> **To do**
Repeat all the data that appears below, keeping it exact.

::::::::

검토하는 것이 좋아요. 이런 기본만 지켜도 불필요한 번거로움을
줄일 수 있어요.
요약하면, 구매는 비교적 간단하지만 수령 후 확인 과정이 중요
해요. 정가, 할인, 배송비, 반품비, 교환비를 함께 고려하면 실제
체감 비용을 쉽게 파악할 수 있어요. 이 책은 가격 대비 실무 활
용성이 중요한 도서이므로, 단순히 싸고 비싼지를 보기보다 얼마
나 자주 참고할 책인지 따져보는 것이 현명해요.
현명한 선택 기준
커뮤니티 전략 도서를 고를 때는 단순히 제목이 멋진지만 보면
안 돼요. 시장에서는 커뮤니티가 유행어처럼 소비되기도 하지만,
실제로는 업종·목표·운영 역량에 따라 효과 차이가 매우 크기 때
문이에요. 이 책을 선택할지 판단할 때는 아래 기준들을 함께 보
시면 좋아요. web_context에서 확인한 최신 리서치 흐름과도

::::::::

> **Output for this exercise**
검토하는 것이 좋아요. 이런 기본만 지켜도 불필요한 번거로움을
줄일 수 있어요.
요약하면, 구매는 비교적 간단하지만 수령 후 확인 과정이 중요
해요. 정가, 할인, 배송비, 반품비, 교환비를 함께 고려하면 실제
체감 비용을 쉽게 파악할 수 있어요. 이 책은 가격 대비 실무 활
용성이 중요한 도서이므로, 단순히 싸고 비싼지를 보기보다 얼마
나 자주 참고할 책인지 따져보는 것이 현명해요.
현명한 선택 기준
커뮤니티 전략 도서를 고를 때는 단순히 제목이 멋진지만 보면
안 돼요. 시장에서는 커뮤니티가 유행어처럼 소비되기도 하지만,
실제로는 업종·목표·운영 역량에 따라 효과 차이가 매우 크기 때
문이에요. 이 책을 선택할지 판단할 때는 아래 기준들을 함께 보
시면 좋아요. web_context에서 확인한 최신 리서치 흐름과도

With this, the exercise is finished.